About guest mezzo-soprano Abigail Fischer

Expert at all music genres from the Baroque era to contemporary work, mezzo-soprano Abigail Fischer has performed with American Bach Soloists, New York Collegium, Early Music New York, the Rebel Ensemble, Boston Modern Orchestra Project, and the Boston Pops and has given world premieres of music by John Zorn, Nico Muhly, Bernard Rands, Elliot Carter, and the Bang on a Can artists. Her recent performance in the multi-media opera premiere at The Kitchen in Missy Mazzoli's Song from the Uproar, composed for her and the NOW Ensemble, prompted reviewers to hail her as "riveting" (New York Times), and to remark upon her "throbbing low register and open-hearted performing style" (Wall Street Journal). For her portrayal of Cherubino in the American premiere of Mercadante's I Due Figaro with Amore Opera, critics described her as "delicious" (Opera News) and "nothing short of stunning" (Stage Magazine).

About composer Ottorino Respighi (1879-1936)

Respighi was an Italian composer, musicologist, and conductor. He is best known for his orchestral music, particularly the three Roman tone poems-Fountains of Rome (Le fontane di Roma), Pines of Rome (I pini di Roma), and Roman Festivals (Feste romane). His musicological interest in 16th-, 17th- and 18th-century music led him to compose pieces based on the music of these periods. Completed in 1927, Trittico Botticelliano consists of three movements inspired by Botticelli paintings in the Uffizi Gallery, Florence-La Primavera, L'Adorazione dei Magi, and La nascita di Venere. The middle movement uses the well-known tune Veni Emmanuel (O Come, O Come, Emmanuel).

About composer Joseph-Maurice Ravel (1875-1937)

Ravel was a French composer known especially for his melodies, orchestral and instrumental textures, and effects. Along with Claude Debussy, he was one of the most prominent figures associated with Impressionist music. Much of his piano music, chamber music, vocal music and orchestral music has entered the standard concert repertoire. Le tombeau de Couperinis a suite for solo piano, composed between 1914 and 1917, in six movements based on those of a traditional Baroque suite. Each movement is dedicated to the memory of a friend of the composer (or in one case, two brothers) who had died fighting in World War I. Ravel also produced an orchestral version of the work in 1919, although this omitted two of the original movements.

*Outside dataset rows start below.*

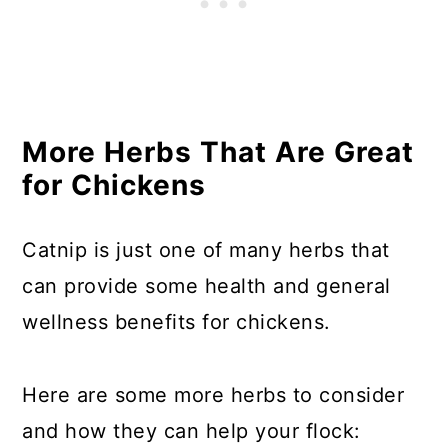
More Herbs That Are Great
for Chickens
Catnip is just one of many herbs that
can provide some health and general
wellness benefits for chickens.
Here are some more herbs to consider
and how they can help your flock:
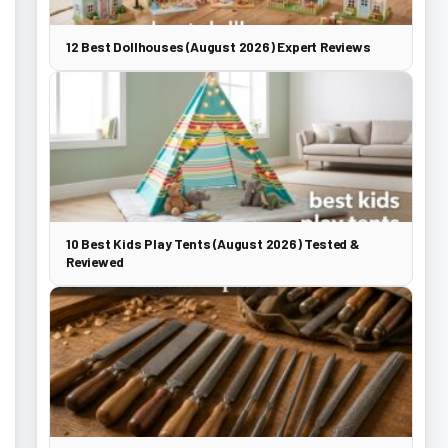
12 Best Dollhouses (August 2026) Expert Reviews
10 Best Kids Play Tents (August 2026) Tested &
Reviewed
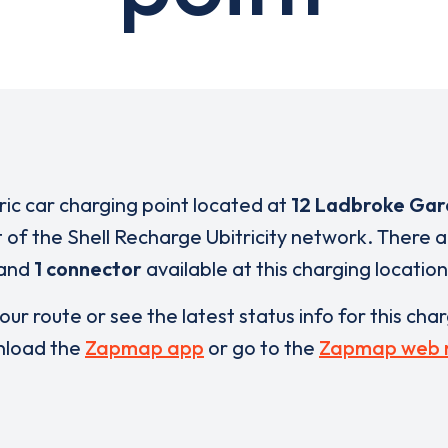
tric car charging point located at
12 Ladbroke Gar
t of the Shell Recharge Ubitricity network. There 
and
1 connector
available at this charging location
our route or see the latest status info for this cha
load the
Zapmap app
or go to the
Zapmap web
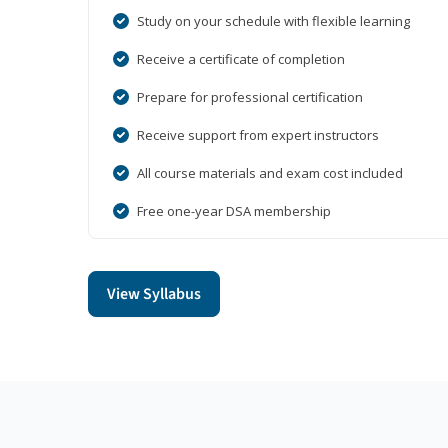
Study on your schedule with flexible learning
Receive a certificate of completion
Prepare for professional certification
Receive support from expert instructors
All course materials and exam cost included
Free one-year DSA membership
View Syllabus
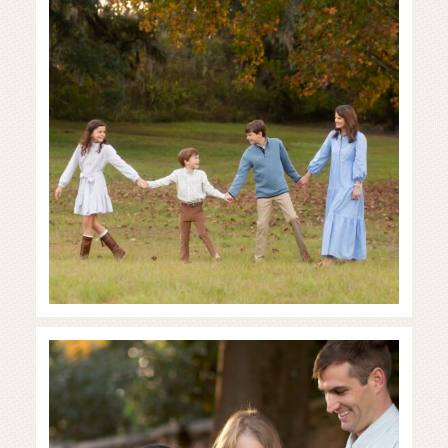
READ MORE...
Full of Love and Joy
READ MORE...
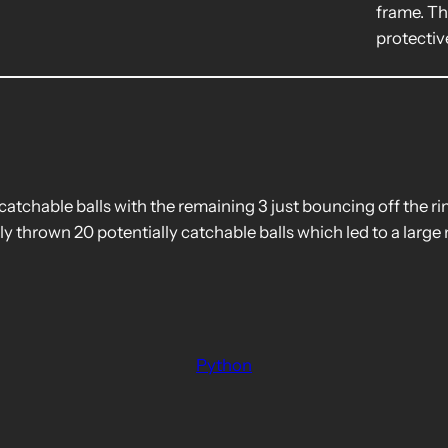
frame. Th
protectiv
catchable balls with the remaining 3 just bouncing off the 
ly thrown 20 potentially catchable balls which led to a large 
Python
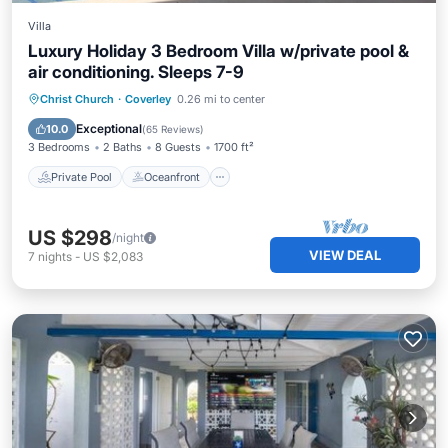
Villa
Luxury Holiday 3 Bedroom Villa w/private pool &
air conditioning. Sleeps 7-9
Private Pool
Oceanfront
Breakfast
Christ Church
·
Coverley
0.26 mi to center
Parking
Exceptional
10.0
(
65 Reviews
)
3 Bedrooms
2 Baths
8 Guests
1700 ft²
Private Pool
Oceanfront
US $298
/night
VIEW DEAL
7
nights
-
US $2,083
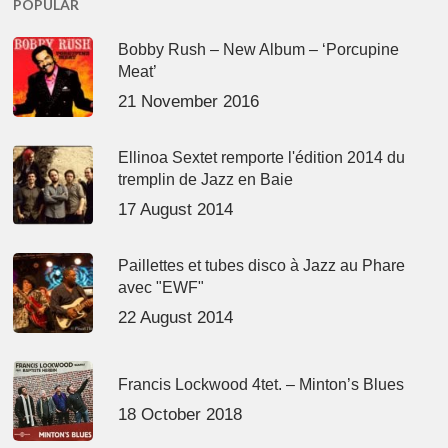
POPULAR
Bobby Rush – New Album – ‘Porcupine
Meat’
21 November 2016
Ellinoa Sextet remporte l'édition 2014 du
tremplin de Jazz en Baie
17 August 2014
Paillettes et tubes disco à Jazz au Phare
avec "EWF"
22 August 2014
Francis Lockwood 4tet. – Minton’s Blues
18 October 2018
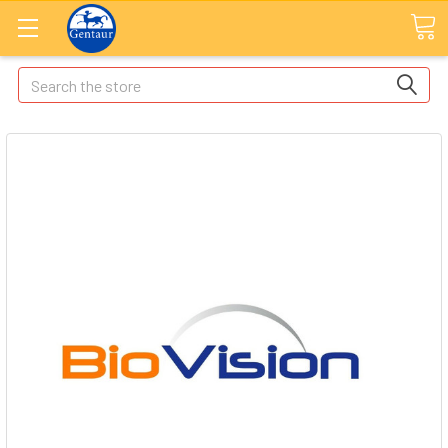
Search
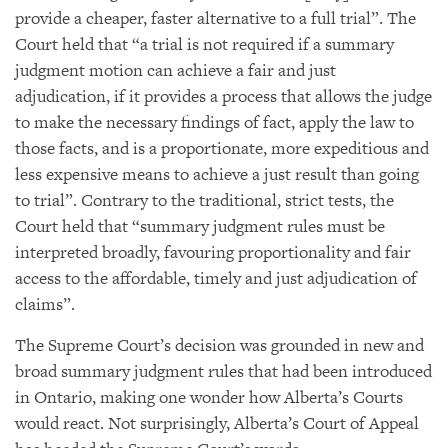
provide a cheaper, faster alternative to a full trial”. The
Court held that “a trial is not required if a summary
judgment motion can achieve a fair and just
adjudication, if it provides a process that allows the judge
to make the necessary findings of fact, apply the law to
those facts, and is a proportionate, more expeditious and
less expensive means to achieve a just result than going
to trial”. Contrary to the traditional, strict tests, the
Court held that “summary judgment rules must be
interpreted broadly, favouring proportionality and fair
access to the affordable, timely and just adjudication of
claims”.
The Supreme Court’s decision was grounded in new and
broad summary judgment rules that had been introduced
in Ontario, making one wonder how Alberta’s Courts
would react. Not surprisingly, Alberta’s Court of Appeal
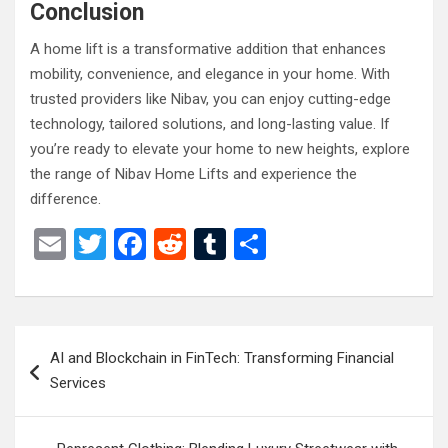
Conclusion
A home lift is a transformative addition that enhances
mobility, convenience, and elegance in your home. With
trusted providers like Nibav, you can enjoy cutting-edge
technology, tailored solutions, and long-lasting value. If
you’re ready to elevate your home to new heights, explore
the range of Nibav Home Lifts and experience the
difference.
E
T
F
R
T
S
m
wi
a
e
u
h
ail
tt
ce
d
m
ar
er
b
di
bl
e
Post
AI and Blockchain in FinTech: Transforming Financial
o
t
r
navigation
Services
o
k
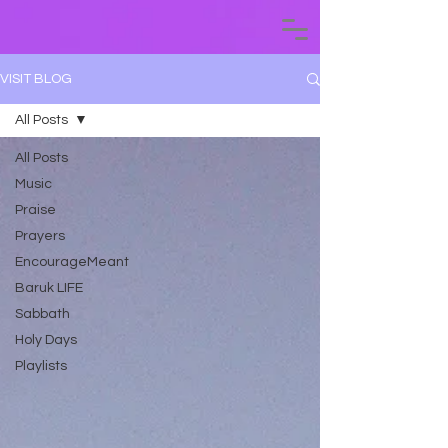
VISIT BLOG
All Posts
All Posts
Music
Praise
Prayers
EncourageMeant
Baruk LIFE
Sabbath
Holy Days
Playlists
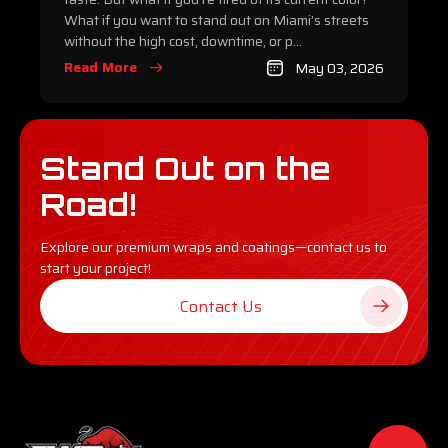
What if you want to stand out on Miami’s streets
without the high cost, downtime, or p...
Read More
May 03, 2026
Stand Out on the
Road!
Explore our premium wraps and coatings—contact us to
start your project!
Contact Us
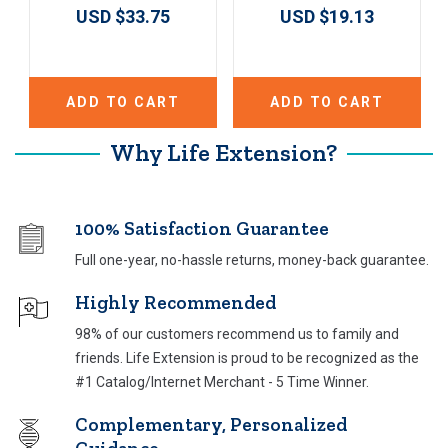
USD $33.75
USD $19.13
ADD TO CART
ADD TO CART
Why Life Extension?
100% Satisfaction Guarantee
Full one-year, no-hassle returns, money-back guarantee.
Highly Recommended
98% of our customers recommend us to family and
friends. Life Extension is proud to be recognized as the
#1 Catalog/Internet Merchant - 5 Time Winner.
Complementary, Personalized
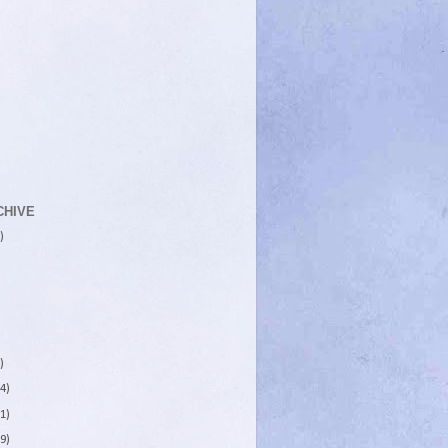
CHIVE
)
)
4)
1)
9)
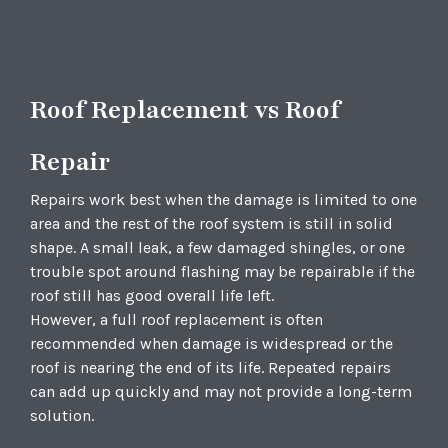
Roof Replacement vs Roof
Repair
Repairs work best when the damage is limited to one
area and the rest of the roof system is still in solid
shape. A small leak, a few damaged shingles, or one
trouble spot around flashing may be repairable if the
roof still has good overall life left.
However, a full roof replacement is often
recommended when damage is widespread or the
roof is nearing the end of its life. Repeated repairs
can add up quickly and may not provide a long-term
solution.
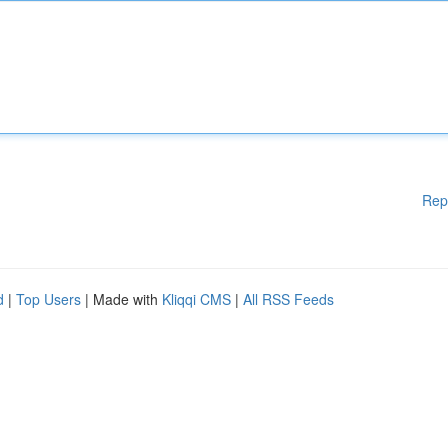
Rep
d
|
Top Users
| Made with
Kliqqi CMS
|
All RSS Feeds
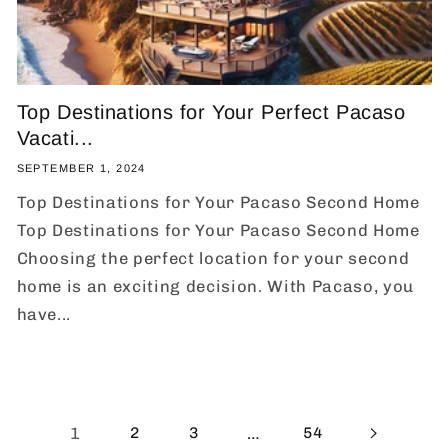
Top Destinations for Your Perfect Pacaso
Vacati...
SEPTEMBER 1, 2024
Top Destinations for Your Pacaso Second Home
Top Destinations for Your Pacaso Second Home
Choosing the perfect location for your second
home is an exciting decision. With Pacaso, you
have...
1
…
2
3
54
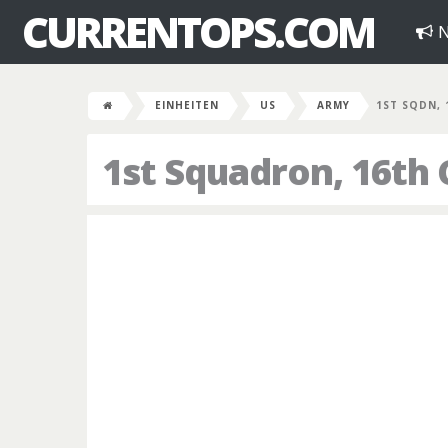
CURRENTOPS.COM
N
EINHEITEN
US
ARMY
1ST SQDN, 
1st Squadron, 16th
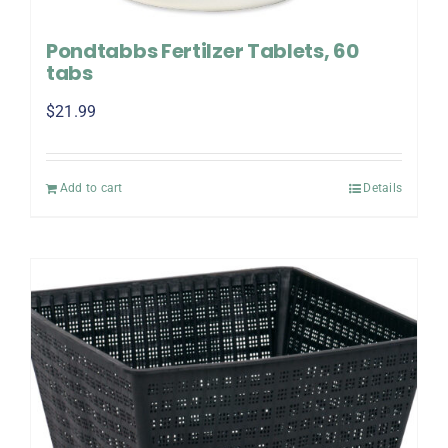
Pondtabbs Fertilzer Tablets, 60
tabs
$
21.99
Add to cart
Details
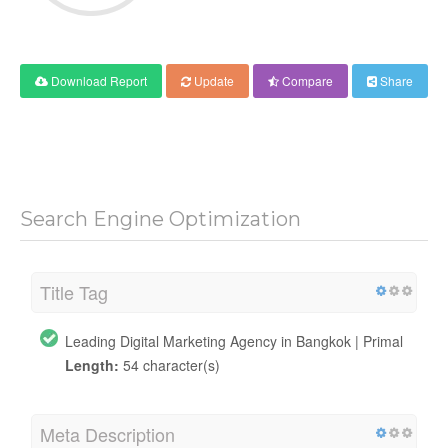
Download Report
Update
Compare
Share
Search Engine Optimization
Title Tag
Leading Digital Marketing Agency in Bangkok | Primal
Length:
54 character(s)
Meta Description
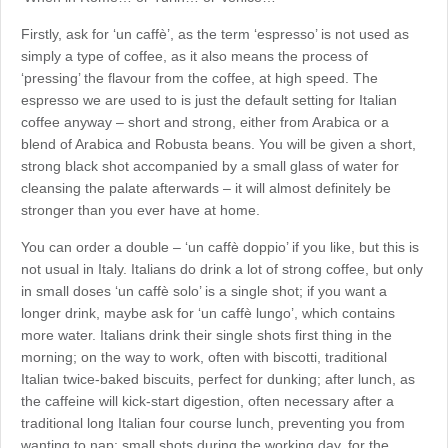
Firstly, ask for ‘un caffè’, as the term ‘espresso’ is not used as
simply a type of coffee, as it also means the process of
‘pressing’ the flavour from the coffee, at high speed. The
espresso we are used to is just the default setting for Italian
coffee anyway – short and strong, either from Arabica or a
blend of Arabica and Robusta beans. You will be given a short,
strong black shot accompanied by a small glass of water for
cleansing the palate afterwards – it will almost definitely be
stronger than you ever have at home.
You can order a double – ‘un caffè doppio’ if you like, but this is
not usual in Italy. Italians do drink a lot of strong coffee, but only
in small doses ‘un caffè solo’ is a single shot; if you want a
longer drink, maybe ask for ‘un caffè lungo’, which contains
more water. Italians drink their single shots first thing in the
morning; on the way to work, often with biscotti, traditional
Italian twice-baked biscuits, perfect for dunking; after lunch, as
the caffeine will kick-start digestion, often necessary after a
traditional long Italian four course lunch, preventing you from
wanting to nap; small shots during the working day, for the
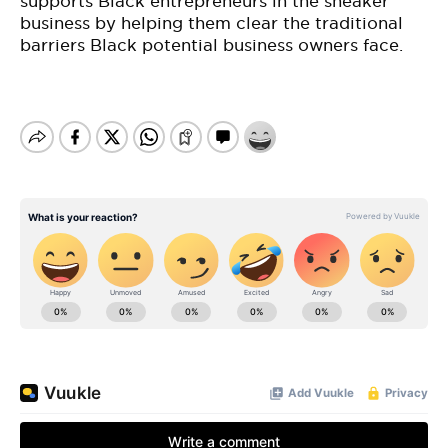
supports Black entrepreneurs in the sneaker
business by helping them clear the traditional
barriers Black potential business owners face.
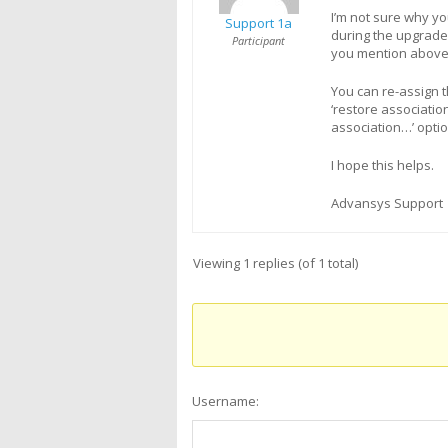
I’m not sure why y
Support 1a
during the upgrade
Participant
you mention above w
You can re-assign 
‘restore associatio
association…’ optio
I hope this helps.
Advansys Support
Viewing 1 replies (of 1 total)
Username:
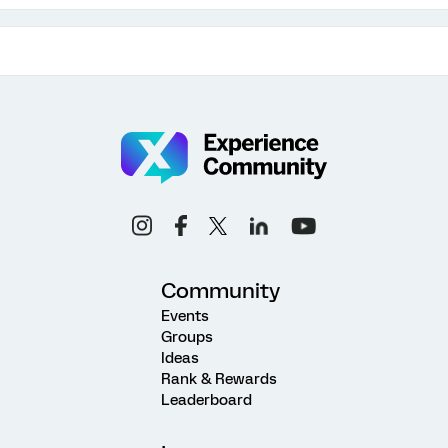
Community
Events
Groups
Ideas
Rank & Rewards
Leaderboard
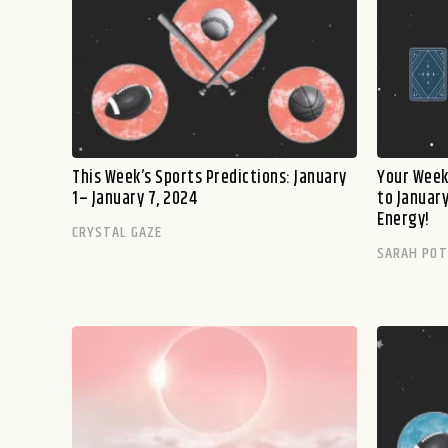
This Week’s Sports Predictions: January
Your Week
1– January 7, 2024
to Januar
Energy!
CRYSTAL GAZE
SARAH PO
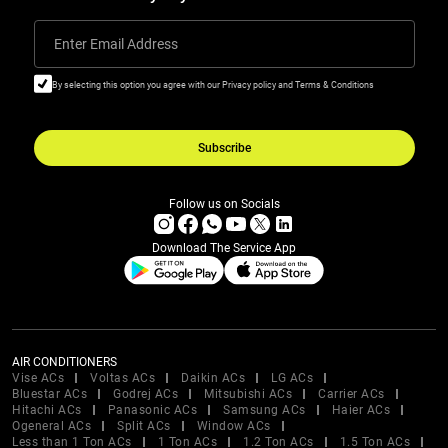
Enter Email Address
By selecting this option you agree with our Privacy policy and Terms & Conditions
Subscribe
Follow us on Socials
Download The Service App
AIR CONDITIONERS
Vise ACs
Voltas ACs
Daikin ACs
LG ACs
Bluestar ACs
Godrej ACs
Mitsubishi ACs
Carrier ACs
Hitachi ACs
Panasonic ACs
Samsung ACs
Haier ACs
Ogeneral ACs
Split ACs
Window ACs
Less than 1 Ton ACs
1 Ton ACs
1.2 Ton ACs
1.5 Ton ACs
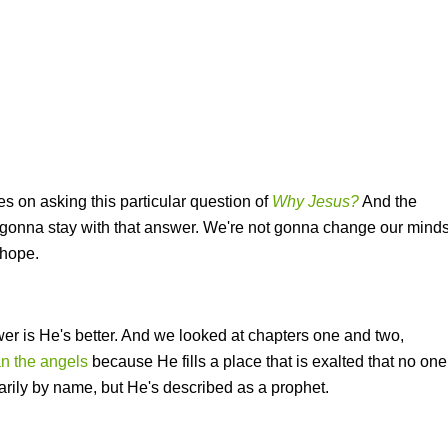
s on asking this particular question of
Why Jesus?
And the
e gonna stay with that answer. We're not gonna change our mind
 hope.
er is He's better. And we looked at chapters one and two,
an the angels
because He fills a place that is exalted that no one
arily by name, but He's described as a prophet.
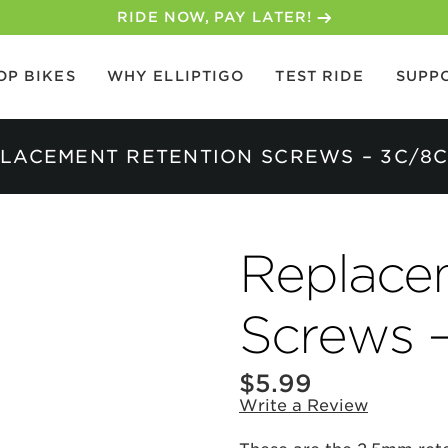
RIDE NOW, PAY LATER!
OP BIKES
WHY ELLIPTIGO
TEST RIDE
SUPP
LACEMENT RETENTION SCREWS – 3C/8C
Replace
Screws 
$
5.99
Write a Review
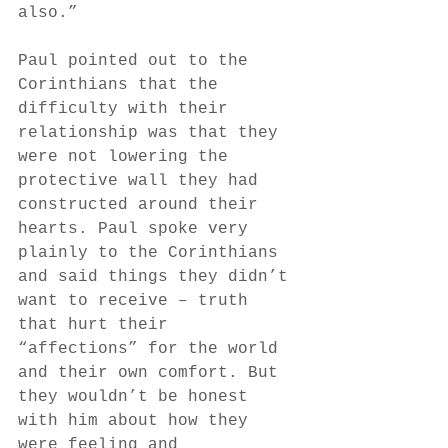
also.”
Paul pointed out to the 
Corinthians that the 
difficulty with their 
relationship was that they 
were not lowering the 
protective wall they had 
constructed around their 
hearts. Paul spoke very 
plainly to the Corinthians 
and said things they didn’t 
want to receive – truth 
that hurt their 
“affections” for the world 
and their own comfort. But 
they wouldn’t be honest 
with him about how they 
were feeling and 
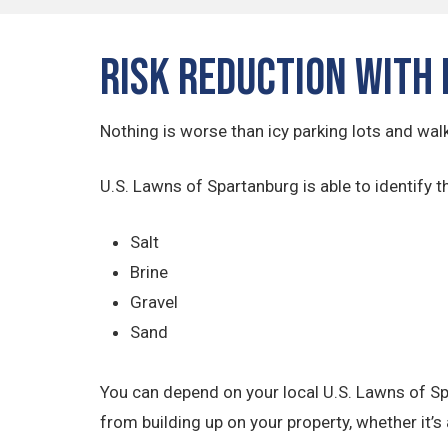
Risk Reduction with 
Nothing is worse than icy parking lots and wal
U.S. Lawns of Spartanburg is able to identify t
Salt
Brine
Gravel
Sand
You can depend on your local U.S. Lawns of Sp
from building up on your property, whether it’s 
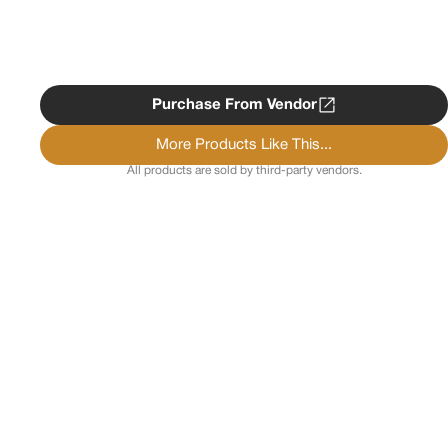
Purchase From Vendor
More Products Like This...
All products are sold by third-party vendors.
Copyright ©
2026
Psychedelist.
Terms, Privacy
Notice, and Cookies Policy.
Psychedelist does not
provide, sell, or distribute any illegal substances.
Contact Us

About composer Peter Lieberson (1946-2011)

Lieberson was an American composer and son of ballerina and choreographer Vera Zorina (née Eva Brigitta Hartwig) and Goddard Lieberson, president of Columbia Records. TheNeruda Songs are a cycle of five songs composed for mezzo-soprano soloist and orchestra for his wife, singer Lorraine Hunt Lieberson (1954-2006). The cycle is setting of poems by twentieth-century Chilean poet and diplomat Pablo Neruda. The piece was co-commissioned by the Los Angeles Philharmonic and the Boston Symphony with the world premiere performed on May 20, 2005, by the Los Angeles Philharmonic with Esa-Pekka Salonen conducting and Hunt Lieberson as soloist. Peter Lieberson won the 2008 Grawemeyer Award for Music Composition for this work.